И для природной эсэсовской наблюдательности, сноровки и рационализаторства тоже находилось достойное место: так, ущерб от того, что трупы кидались в печи немного сырыми (поскольку перед этим их волокли по цементному полу, периодически обдаваемому водой из шланга, — тогда трупы скользили, и их легче было подтаскивать к печам), с лихвой перекрывался тем, что мужские трупы клались посередке, детские сверху, а женские (в них, как правило, больше жира) — по бокам[239].
А покуда крематории в Биркенау еще только строились, их подменяли два других временных цеха аушвицкой фабрики смерти, расположенные поблизости. Два крестьянских подворья (до этого и для этого их польских хозяев принудительно выселили) были переоборудованы в центры по умерщвлению людей с помощью газа — в так называемый бункер № 1, или «Красный домик», с двумя бараками-раздевалками, и бункер № 2, или «Белый домик», — с четырьмя. Поблизости располагались склады для одежды, а также так называемые Effektenkammer — хранилища для «отходов производства» — золотых коронок, драгоценностей, одежды, личных вещей и даже волос убитых людей[240]. Сами трупы первоначально закапывались в глубокие рвы, что позднее было признано не слишком удачной идеей — из-за опасности отравления грунтовых вод[241] трупными ядами[242].
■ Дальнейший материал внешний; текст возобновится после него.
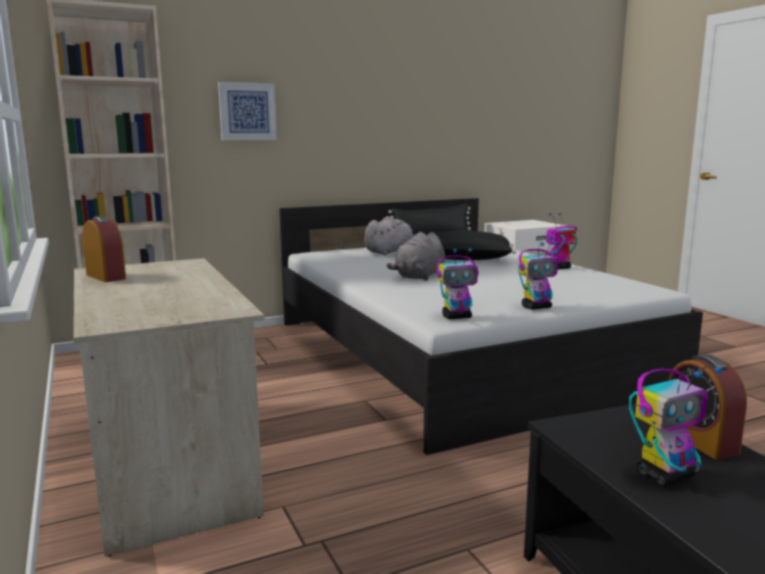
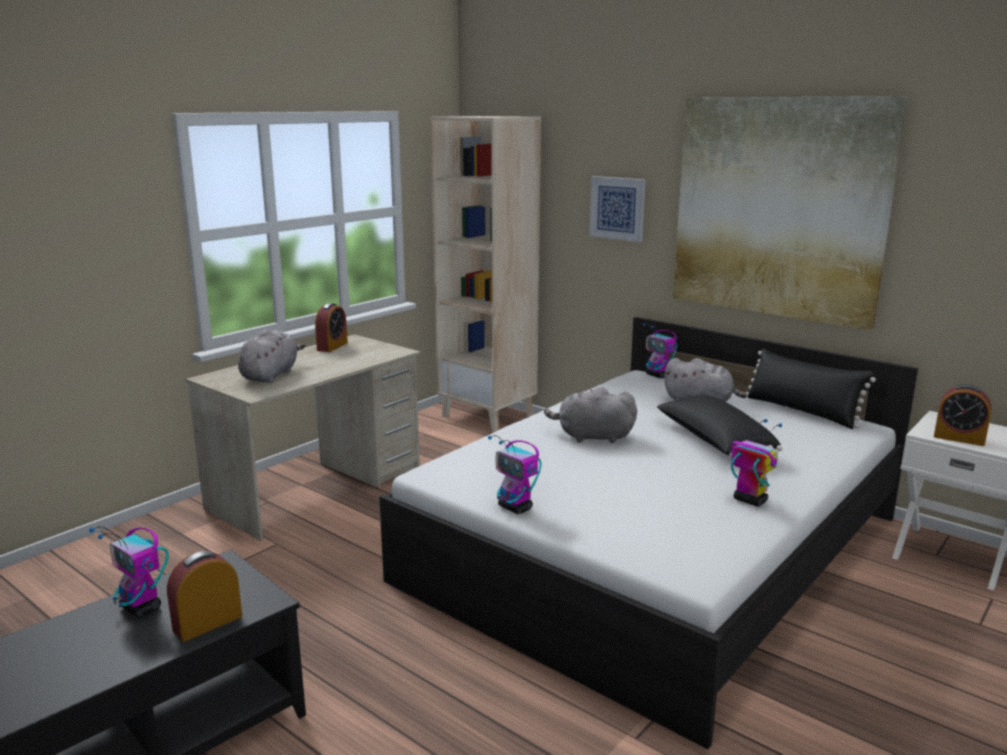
camera: 65 degrees right, 5 degrees up
(166, 302) = (271, 375): none -> grey plush toy
(384, 102) = (778, 208): none -> picture
(457, 317) = (442, 477): toy robot -> toy robot (658, 375)
(528, 226) = (959, 438): none -> alarm clock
В конце сентября 1942 года массовые захоронения[243] были вскрыты, все трупы эксгумированы, а их останки сожжены на кострах в огромных ямах. Во время венгерской запарки вновь обратились к практике сжигания трупов на кострах, но тогда ямы были приготовлены просто гигантские — 50 м в длину, 8 м в ширину и 2 м в глубину, к тому же еще и специально оборудованные (например, желобками для стекания жира — чтобы лучше горело[244]. Вплоть до пуска в строй в Биркенау в 1943 году четырех новеньких, с иголочки, крематориев трупы из газовен подвозили к этим ямам-костровищам на тележках, передвигавшихся по импровизированным рельсам. В помещениях, прилегающих к газовням, были устроены сушилки для волос и даже золотая плавильня.
Поистине — образцовая фабрика смерти и ее цеха!
Гитлер с Гиммлером — как рачительные хозяева, а евреи — как дешевые чернорабочие и одновременно как недорогое сырье. Местное или импортное — неважно: на транспорте тут не экономили.
233
Именно такими нередко были партии «доходяг», регулярно образовывавшиеся в результате неустанных внутренних селекций в лагере.
234
Nyiszli, 1961. Р. 87–88, 126. Удерживание за уши, как свидетельствует Ш.Венециа, диктовалось следующей технологией: от тех, кто держал жертвы за уши, требовалось сразу же вслед за выстрелом резко наклонять голову к земле — чтобы кровь не фонтанировала и не запачкала сапоги и одежду убийц (Venezia, 2008. S.119–123).
236
На прогорание трех трупов в одном муфеле (или 18 трупов при наличии 6 печей) уходило, согласно Ф. Мюллеру, 20 минут.
237
Надо полагать, что под «пиететом» имелась в виду банальная сегрегация персонального пепла для выдачи родственникам.
238
См. это письмо в каталоге выставки «Технологи «окончательного решения»: Topf Mnd Sohne — строители печей в Аушвице» (Бухенвальд, 2005).
239
При этом детские трупы можно было добавлять по ситуации, но укладывать их надо было так, чтобы они не проваливались сразу вниз.
240
Эта сокровищница получила в лагере неформальное, но весьма прижившееся обозначение — «Канада», восходящее к представлению о Канаде как о необычайно богатой стране, где буквально все есть. Этим обозначением в разговорах пользовались даже эсэсовцы.
242
Опасений в исходе войны, а стало быть и потребности в уничтожении следов еще не возникало.